[Saved entries]
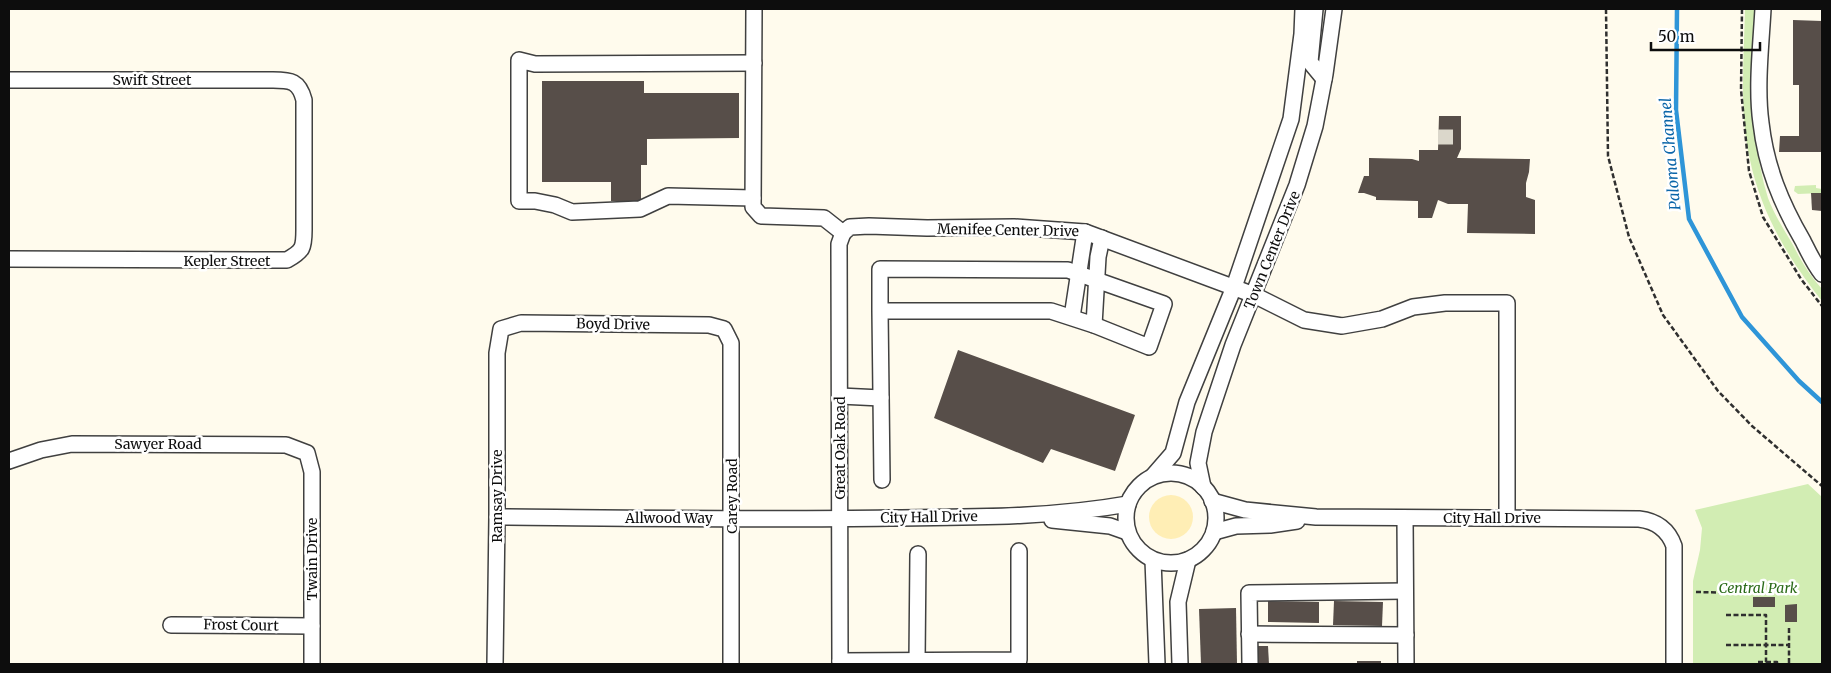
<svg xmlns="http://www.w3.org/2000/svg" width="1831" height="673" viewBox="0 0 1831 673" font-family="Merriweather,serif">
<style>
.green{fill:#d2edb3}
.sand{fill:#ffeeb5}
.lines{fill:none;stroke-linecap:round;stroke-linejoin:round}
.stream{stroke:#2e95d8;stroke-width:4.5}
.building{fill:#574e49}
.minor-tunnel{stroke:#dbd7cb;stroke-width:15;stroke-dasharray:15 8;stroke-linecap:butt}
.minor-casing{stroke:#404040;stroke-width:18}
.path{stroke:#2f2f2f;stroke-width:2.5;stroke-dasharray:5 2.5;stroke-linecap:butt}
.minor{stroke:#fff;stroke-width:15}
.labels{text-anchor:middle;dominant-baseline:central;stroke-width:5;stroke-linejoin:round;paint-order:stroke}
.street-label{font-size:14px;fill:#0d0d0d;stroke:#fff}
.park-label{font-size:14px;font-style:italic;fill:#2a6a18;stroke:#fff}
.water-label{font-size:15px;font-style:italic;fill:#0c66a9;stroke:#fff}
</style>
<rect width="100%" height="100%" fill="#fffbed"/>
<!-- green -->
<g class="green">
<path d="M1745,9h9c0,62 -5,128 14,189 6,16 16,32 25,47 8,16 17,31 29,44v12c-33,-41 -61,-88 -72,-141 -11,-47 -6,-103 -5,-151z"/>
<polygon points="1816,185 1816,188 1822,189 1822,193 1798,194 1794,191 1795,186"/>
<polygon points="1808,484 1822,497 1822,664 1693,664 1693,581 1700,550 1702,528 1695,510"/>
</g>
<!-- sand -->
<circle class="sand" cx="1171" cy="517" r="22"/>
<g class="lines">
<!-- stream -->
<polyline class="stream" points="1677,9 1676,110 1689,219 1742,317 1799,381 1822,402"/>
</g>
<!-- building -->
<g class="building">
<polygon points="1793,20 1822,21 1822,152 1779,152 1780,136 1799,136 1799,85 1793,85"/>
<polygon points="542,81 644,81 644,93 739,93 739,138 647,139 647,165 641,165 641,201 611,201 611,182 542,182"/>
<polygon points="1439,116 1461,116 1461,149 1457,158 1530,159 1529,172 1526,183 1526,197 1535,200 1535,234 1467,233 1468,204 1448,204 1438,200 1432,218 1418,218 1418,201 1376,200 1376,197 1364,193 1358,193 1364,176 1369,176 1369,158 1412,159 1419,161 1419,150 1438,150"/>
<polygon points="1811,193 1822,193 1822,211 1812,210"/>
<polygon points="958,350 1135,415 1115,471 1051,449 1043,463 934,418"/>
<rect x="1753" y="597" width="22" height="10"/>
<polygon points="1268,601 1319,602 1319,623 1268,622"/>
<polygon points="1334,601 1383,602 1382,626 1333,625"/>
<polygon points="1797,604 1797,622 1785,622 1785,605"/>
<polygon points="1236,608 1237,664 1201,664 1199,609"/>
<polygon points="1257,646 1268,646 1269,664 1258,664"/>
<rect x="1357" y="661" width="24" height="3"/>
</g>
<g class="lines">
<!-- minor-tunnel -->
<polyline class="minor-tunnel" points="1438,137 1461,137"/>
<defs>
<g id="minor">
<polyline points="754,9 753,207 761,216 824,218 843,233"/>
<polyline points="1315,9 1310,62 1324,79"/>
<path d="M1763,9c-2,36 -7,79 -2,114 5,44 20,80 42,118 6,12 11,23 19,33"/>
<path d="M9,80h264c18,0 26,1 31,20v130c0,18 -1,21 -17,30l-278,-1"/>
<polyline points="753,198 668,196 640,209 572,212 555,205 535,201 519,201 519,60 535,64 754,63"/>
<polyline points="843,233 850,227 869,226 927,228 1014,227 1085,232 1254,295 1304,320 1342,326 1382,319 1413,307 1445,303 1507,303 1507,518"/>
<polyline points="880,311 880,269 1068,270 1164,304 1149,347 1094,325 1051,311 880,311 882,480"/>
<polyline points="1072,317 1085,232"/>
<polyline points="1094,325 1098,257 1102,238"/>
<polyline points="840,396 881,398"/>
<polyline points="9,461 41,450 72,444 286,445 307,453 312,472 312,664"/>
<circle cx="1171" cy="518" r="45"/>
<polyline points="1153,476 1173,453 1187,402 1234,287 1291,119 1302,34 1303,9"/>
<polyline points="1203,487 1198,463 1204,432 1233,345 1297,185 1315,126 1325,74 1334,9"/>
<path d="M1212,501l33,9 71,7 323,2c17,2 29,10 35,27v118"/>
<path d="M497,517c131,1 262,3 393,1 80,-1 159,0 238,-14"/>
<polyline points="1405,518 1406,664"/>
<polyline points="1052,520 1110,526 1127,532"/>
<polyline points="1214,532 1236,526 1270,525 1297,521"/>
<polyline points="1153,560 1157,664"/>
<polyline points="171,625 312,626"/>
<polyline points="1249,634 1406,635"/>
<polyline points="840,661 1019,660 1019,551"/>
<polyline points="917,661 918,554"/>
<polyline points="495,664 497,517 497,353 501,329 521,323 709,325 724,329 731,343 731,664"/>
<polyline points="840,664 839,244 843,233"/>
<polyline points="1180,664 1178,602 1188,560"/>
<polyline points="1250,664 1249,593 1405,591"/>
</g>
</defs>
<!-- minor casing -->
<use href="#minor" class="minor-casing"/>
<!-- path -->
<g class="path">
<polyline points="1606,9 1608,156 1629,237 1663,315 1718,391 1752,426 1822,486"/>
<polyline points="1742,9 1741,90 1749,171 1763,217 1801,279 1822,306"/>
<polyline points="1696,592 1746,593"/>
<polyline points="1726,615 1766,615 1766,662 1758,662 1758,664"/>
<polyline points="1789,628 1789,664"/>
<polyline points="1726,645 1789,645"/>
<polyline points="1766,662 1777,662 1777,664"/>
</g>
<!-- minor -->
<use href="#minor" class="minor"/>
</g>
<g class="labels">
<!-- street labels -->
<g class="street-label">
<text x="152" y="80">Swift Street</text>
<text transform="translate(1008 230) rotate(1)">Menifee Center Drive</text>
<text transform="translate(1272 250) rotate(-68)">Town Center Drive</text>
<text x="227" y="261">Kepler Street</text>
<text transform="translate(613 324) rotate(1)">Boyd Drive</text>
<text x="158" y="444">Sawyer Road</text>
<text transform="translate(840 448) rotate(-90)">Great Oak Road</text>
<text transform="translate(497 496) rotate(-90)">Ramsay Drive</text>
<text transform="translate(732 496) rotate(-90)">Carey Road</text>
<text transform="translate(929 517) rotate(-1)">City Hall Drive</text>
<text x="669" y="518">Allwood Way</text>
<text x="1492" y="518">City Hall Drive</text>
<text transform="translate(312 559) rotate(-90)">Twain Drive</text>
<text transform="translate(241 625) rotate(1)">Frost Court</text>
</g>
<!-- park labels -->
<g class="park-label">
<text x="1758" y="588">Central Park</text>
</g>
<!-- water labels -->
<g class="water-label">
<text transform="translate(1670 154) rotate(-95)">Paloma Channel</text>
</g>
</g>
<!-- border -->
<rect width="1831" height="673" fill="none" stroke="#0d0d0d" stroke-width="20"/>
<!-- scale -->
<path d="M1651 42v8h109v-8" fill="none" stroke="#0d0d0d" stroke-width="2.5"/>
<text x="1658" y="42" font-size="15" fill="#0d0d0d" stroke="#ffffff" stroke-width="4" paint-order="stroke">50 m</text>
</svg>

### Exercise objective
Pull out the lines above in which the word "linecap" appears.

### Exercise result
.lines{fill:none;stroke-linecap:round;stroke-linejoin:round}
.minor-tunnel{stroke:#dbd7cb;stroke-width:15;stroke-dasharray:15 8;stroke-linecap:butt}
.path{stroke:#2f2f2f;stroke-width:2.5;stroke-dasharray:5 2.5;stroke-linecap:butt}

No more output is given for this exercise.